_WORK ITEM:_ From the start of the records through the line containing "limpiarte la cara", inclusive, rewrite the text with every "vaso" changed to "copa" and nothing else altered, leaving the pictures out of your answer.

++++++++

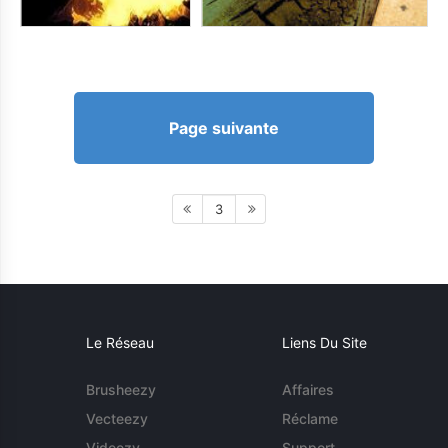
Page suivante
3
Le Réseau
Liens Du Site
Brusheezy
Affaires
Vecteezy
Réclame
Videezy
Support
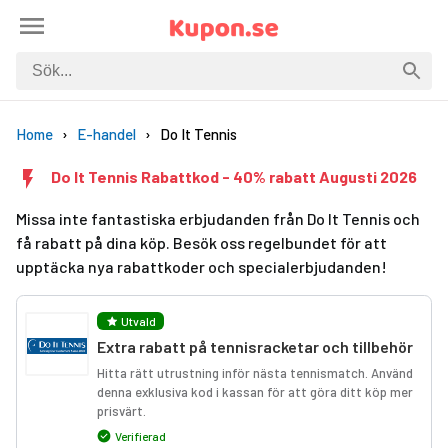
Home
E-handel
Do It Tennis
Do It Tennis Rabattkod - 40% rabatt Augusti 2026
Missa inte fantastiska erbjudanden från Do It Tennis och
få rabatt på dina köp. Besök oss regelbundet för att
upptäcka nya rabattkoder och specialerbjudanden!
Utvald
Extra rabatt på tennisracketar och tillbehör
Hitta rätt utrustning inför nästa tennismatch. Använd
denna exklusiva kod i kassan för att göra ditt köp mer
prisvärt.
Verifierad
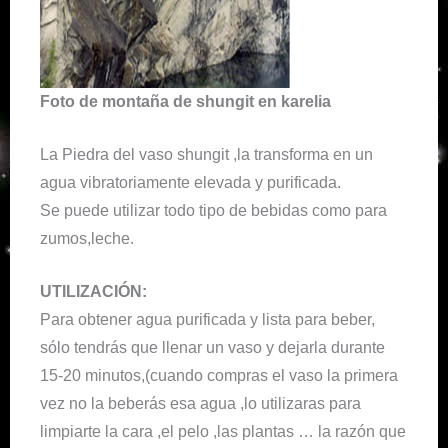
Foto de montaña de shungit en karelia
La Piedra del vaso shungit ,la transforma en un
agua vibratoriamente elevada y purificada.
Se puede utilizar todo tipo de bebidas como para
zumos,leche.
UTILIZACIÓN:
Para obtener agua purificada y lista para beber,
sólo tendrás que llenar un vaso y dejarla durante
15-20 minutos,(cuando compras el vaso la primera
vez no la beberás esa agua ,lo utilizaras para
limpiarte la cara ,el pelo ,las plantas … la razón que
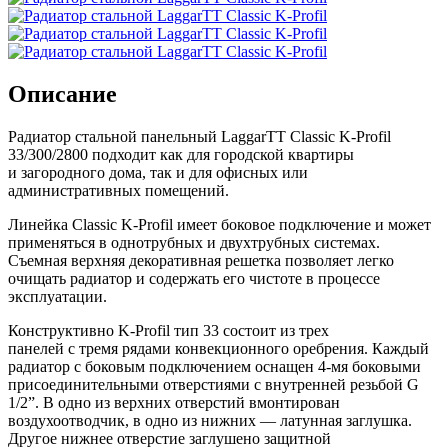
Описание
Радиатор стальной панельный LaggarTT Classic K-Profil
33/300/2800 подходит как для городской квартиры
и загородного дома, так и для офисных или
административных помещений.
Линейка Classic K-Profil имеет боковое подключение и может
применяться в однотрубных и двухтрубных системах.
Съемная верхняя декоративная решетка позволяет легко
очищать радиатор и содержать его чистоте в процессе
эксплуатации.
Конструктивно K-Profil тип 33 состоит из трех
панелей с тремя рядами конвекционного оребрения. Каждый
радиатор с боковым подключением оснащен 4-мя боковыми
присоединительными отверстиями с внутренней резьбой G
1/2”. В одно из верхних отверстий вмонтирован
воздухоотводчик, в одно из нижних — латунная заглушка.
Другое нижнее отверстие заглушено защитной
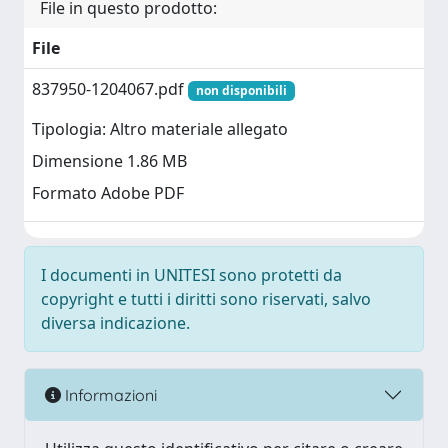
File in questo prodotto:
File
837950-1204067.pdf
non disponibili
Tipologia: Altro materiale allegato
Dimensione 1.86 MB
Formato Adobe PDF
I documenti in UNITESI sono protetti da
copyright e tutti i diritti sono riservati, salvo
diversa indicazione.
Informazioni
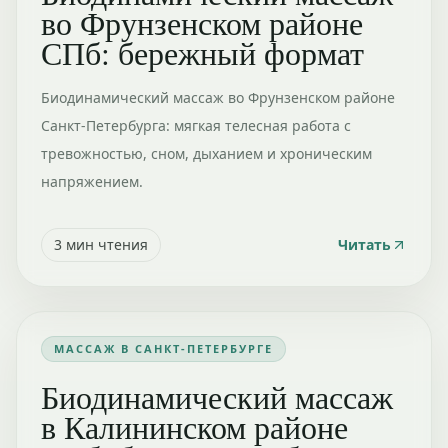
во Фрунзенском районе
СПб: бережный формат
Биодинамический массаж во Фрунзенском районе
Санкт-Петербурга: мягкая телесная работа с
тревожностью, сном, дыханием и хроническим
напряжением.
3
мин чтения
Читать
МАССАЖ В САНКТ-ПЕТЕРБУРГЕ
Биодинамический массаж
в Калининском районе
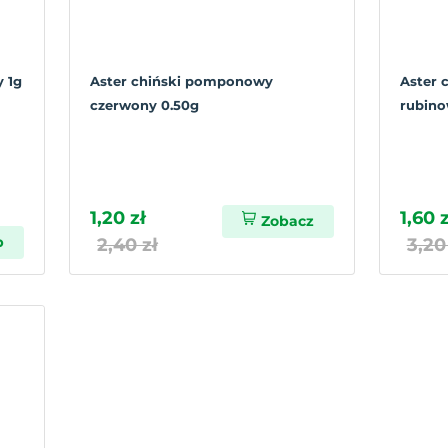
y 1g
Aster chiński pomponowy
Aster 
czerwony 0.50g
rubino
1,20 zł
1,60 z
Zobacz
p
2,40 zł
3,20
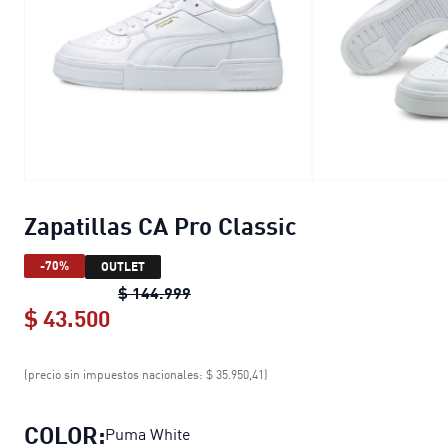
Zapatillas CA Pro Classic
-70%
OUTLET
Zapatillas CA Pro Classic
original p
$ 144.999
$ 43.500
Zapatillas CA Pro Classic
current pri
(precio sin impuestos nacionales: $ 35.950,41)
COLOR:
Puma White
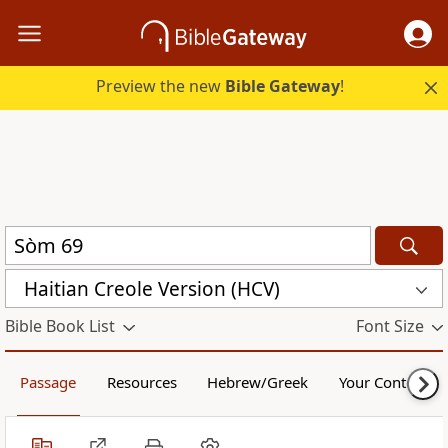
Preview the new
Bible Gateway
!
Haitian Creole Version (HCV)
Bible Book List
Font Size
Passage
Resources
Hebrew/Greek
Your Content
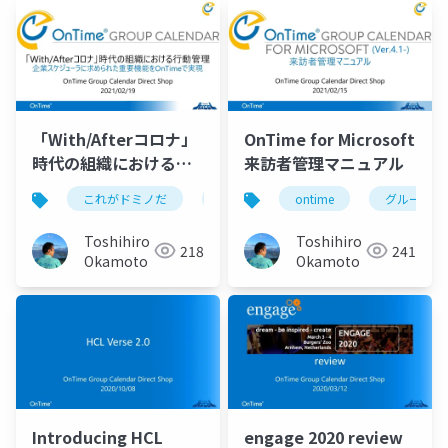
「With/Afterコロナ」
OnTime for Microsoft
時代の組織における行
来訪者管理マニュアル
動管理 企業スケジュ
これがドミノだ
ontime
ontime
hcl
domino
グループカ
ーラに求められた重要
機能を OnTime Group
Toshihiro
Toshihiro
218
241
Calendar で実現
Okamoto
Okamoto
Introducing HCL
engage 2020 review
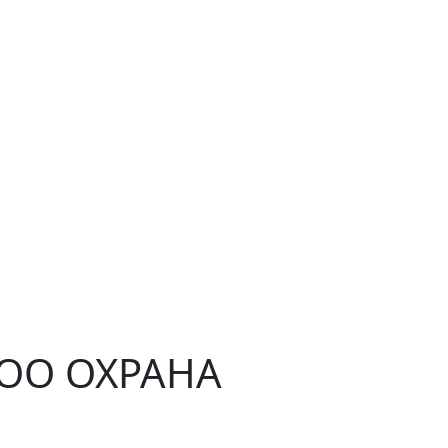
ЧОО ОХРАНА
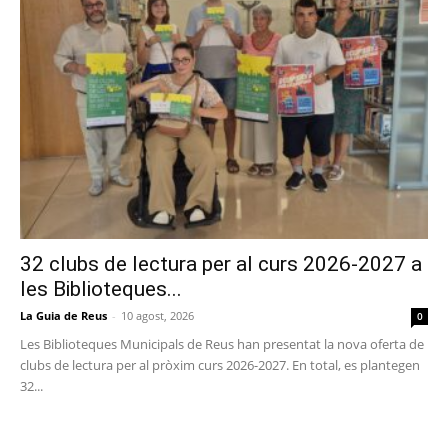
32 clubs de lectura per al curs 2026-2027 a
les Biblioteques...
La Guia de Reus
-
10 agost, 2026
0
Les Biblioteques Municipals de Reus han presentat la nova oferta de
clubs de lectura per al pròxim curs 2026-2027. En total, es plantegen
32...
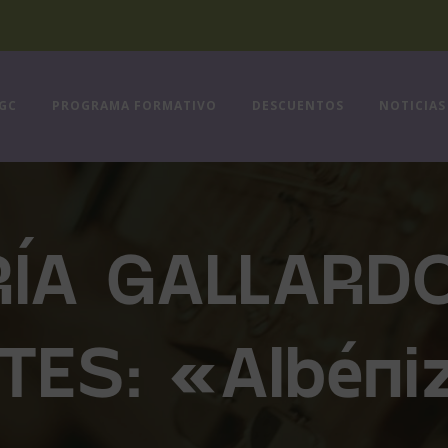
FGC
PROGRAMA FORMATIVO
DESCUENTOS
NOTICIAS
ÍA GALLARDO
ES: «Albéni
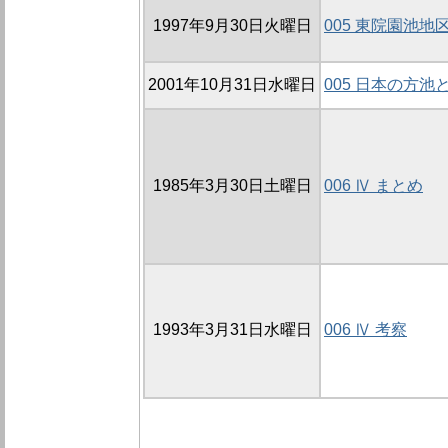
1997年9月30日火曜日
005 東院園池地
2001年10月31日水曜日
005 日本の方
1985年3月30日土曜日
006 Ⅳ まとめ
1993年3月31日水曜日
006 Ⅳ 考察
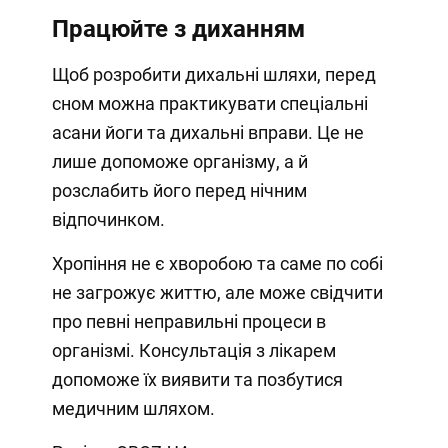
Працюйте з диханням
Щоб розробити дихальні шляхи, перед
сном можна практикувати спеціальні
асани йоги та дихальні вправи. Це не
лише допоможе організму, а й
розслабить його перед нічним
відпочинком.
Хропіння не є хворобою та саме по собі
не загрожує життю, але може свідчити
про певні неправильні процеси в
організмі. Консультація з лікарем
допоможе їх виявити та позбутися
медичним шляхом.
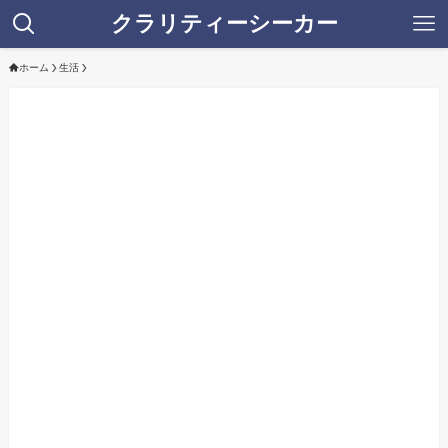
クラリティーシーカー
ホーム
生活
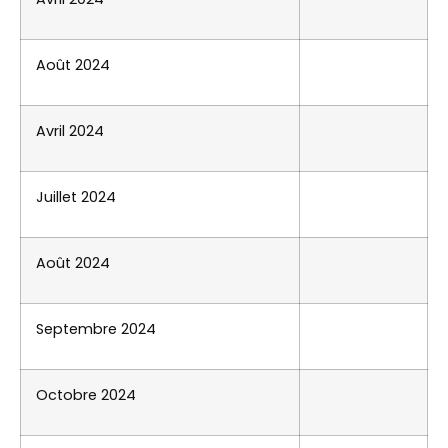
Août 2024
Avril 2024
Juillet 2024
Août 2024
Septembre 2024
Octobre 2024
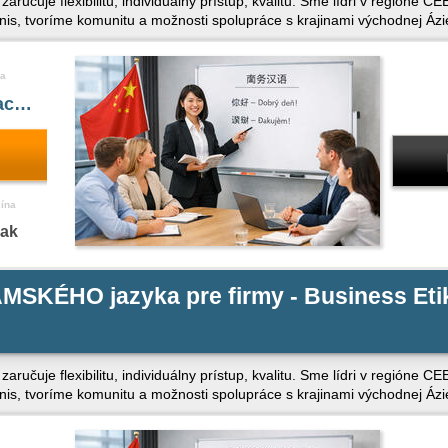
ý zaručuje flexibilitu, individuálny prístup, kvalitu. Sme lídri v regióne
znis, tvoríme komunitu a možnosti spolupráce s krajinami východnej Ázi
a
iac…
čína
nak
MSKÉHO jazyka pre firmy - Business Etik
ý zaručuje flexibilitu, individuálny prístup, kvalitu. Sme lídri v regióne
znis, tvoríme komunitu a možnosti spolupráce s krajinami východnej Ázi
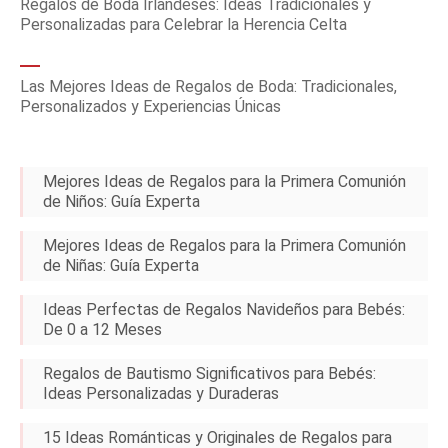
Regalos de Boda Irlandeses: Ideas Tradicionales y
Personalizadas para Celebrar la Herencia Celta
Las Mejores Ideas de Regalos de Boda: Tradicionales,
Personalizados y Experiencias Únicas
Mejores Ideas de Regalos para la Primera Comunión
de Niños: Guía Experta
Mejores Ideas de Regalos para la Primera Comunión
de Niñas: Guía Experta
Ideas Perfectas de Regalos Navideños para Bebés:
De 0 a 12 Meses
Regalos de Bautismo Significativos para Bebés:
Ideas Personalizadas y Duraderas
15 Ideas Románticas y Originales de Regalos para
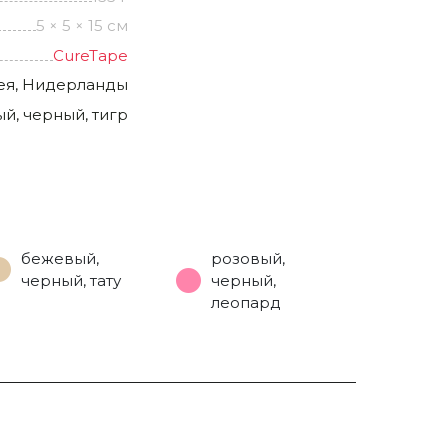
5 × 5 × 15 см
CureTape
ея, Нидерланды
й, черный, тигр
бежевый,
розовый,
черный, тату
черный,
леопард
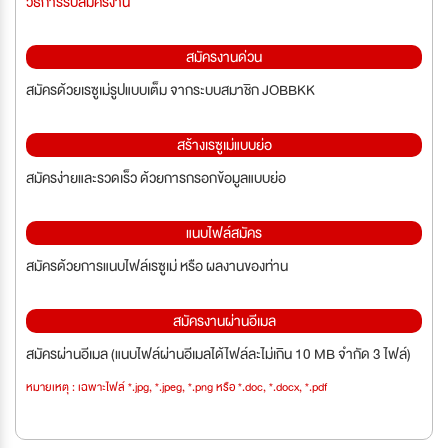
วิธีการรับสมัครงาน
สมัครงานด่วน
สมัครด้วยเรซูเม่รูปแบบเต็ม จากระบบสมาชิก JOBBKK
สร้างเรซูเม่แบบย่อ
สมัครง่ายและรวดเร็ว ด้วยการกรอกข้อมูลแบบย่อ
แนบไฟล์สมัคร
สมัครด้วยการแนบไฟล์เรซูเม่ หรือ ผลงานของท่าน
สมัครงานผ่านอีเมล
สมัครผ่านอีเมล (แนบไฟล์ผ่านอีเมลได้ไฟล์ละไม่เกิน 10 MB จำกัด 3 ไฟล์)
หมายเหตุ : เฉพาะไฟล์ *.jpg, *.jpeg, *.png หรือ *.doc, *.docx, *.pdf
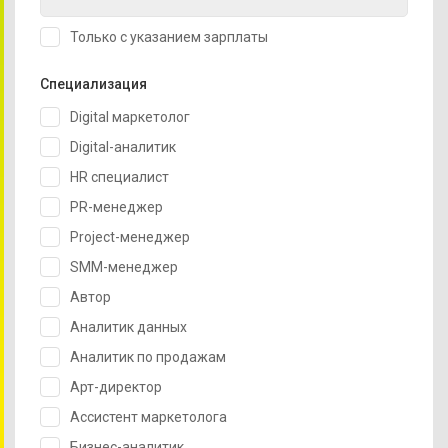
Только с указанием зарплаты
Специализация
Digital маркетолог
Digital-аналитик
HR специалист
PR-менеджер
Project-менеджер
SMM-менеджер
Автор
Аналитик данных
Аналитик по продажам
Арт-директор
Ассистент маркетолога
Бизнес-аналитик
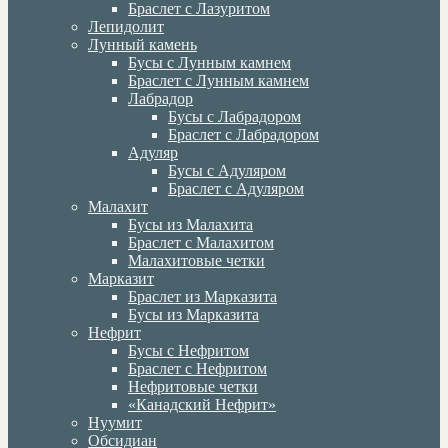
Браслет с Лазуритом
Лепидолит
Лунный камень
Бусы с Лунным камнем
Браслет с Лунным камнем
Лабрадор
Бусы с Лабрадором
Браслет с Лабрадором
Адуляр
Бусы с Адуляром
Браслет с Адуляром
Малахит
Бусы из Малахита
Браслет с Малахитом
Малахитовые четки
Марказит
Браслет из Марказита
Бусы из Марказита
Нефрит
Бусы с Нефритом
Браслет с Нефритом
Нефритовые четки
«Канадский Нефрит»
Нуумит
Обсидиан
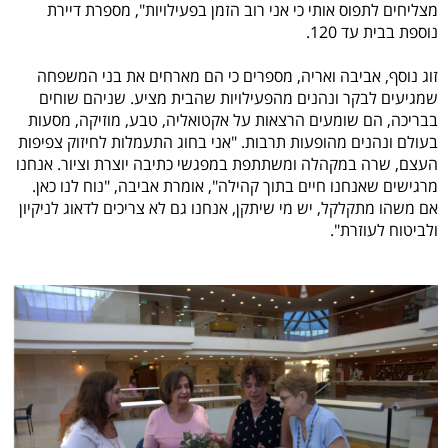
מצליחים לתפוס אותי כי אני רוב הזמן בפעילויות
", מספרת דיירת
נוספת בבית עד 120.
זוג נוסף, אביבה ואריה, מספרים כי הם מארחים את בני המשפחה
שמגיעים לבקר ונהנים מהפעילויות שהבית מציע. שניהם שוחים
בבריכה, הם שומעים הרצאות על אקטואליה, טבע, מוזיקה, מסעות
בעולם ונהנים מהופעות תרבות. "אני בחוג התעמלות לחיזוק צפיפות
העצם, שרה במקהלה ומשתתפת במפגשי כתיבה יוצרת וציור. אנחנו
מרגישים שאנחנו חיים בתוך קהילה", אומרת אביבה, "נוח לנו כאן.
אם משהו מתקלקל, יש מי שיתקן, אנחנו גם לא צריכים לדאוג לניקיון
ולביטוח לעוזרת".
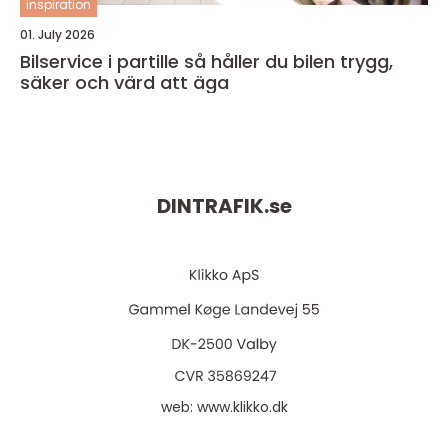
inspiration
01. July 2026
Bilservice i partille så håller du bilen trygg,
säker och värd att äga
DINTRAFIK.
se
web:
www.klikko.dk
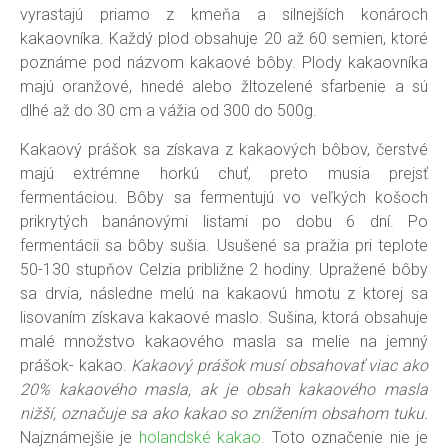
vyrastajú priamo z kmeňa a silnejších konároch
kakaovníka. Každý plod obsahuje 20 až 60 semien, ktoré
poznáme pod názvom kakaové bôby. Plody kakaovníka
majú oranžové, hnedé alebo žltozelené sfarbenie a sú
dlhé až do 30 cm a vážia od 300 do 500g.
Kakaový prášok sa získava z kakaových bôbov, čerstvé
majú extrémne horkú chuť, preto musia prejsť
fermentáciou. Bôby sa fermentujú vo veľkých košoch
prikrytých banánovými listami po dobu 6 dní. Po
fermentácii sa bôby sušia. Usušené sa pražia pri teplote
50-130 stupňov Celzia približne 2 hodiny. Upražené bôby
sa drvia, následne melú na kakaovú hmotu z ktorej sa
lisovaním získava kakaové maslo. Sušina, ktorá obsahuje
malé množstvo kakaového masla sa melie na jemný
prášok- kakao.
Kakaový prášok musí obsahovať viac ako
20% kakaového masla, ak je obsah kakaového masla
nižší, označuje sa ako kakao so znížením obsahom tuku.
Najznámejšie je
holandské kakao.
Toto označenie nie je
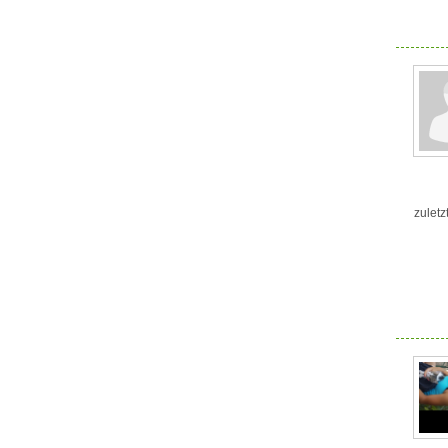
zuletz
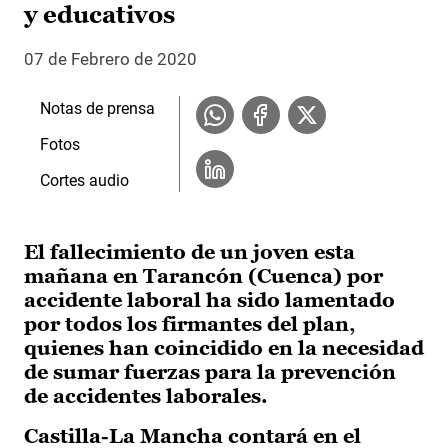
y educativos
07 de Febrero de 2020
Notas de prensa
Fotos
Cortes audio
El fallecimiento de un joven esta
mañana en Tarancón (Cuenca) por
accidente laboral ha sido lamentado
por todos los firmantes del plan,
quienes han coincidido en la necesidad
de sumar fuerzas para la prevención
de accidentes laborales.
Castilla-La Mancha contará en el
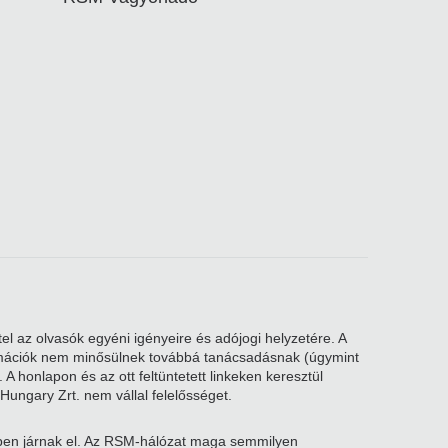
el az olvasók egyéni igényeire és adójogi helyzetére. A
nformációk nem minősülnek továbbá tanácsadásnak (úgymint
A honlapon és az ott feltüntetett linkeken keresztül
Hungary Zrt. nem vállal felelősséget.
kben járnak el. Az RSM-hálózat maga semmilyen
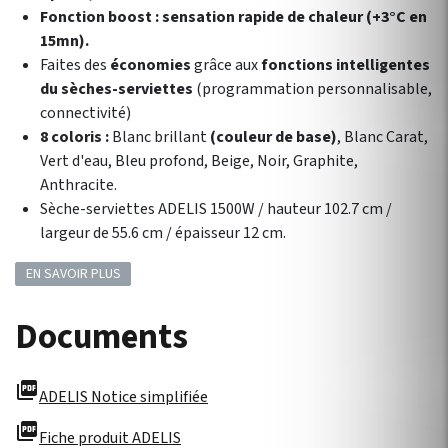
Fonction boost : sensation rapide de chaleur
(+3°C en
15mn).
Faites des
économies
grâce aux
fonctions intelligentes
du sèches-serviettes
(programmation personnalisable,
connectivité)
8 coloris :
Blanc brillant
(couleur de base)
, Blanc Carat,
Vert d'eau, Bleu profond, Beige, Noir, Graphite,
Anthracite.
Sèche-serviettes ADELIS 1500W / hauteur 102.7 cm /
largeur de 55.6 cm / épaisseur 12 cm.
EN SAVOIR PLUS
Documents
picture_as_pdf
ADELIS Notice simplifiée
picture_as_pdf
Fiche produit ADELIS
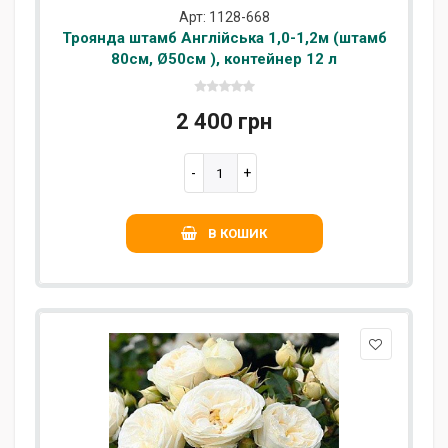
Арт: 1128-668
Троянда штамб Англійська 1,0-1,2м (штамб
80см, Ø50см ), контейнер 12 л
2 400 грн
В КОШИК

++++++++

_ANSWER AREA:_
Page suivante
3
Le Réseau
Liens Du Site
Brusheezy
Affaires
Vecteezy
Réclame
Videezy
Support
Home
E-handel
Do It Tennis
Do It Tennis Rabattkod - 40% rabatt Augusti 2026
Missa inte fantastiska erbjudanden från Do It Tennis och
få rabatt på dina köp. Besök oss regelbundet för att
upptäcka nya rabattkoder och specialerbjudanden!
Utvald
Extra rabatt på tennisracketar och tillbehör
Hitta rätt utrustning inför nästa tennismatch. Använd
denna exklusiva kod i kassan för att göra ditt köp mer
prisvärt.
Verifierad
Foto de montaña de shungit en karelia
La Piedra del copa shungit ,la transforma en un
agua vibratoriamente elevada y purificada.
Se puede utilizar todo tipo de bebidas como para
zumos,leche.
UTILIZACIÓN:
Para obtener agua purificada y lista para beber,
sólo tendrás que llenar un copa y dejarla durante
15-20 minutos,(cuando compras el copa la primera
vez no la beberás esa agua ,lo utilizaras para
limpiarte la cara ,el pelo ,las plantas … la razón que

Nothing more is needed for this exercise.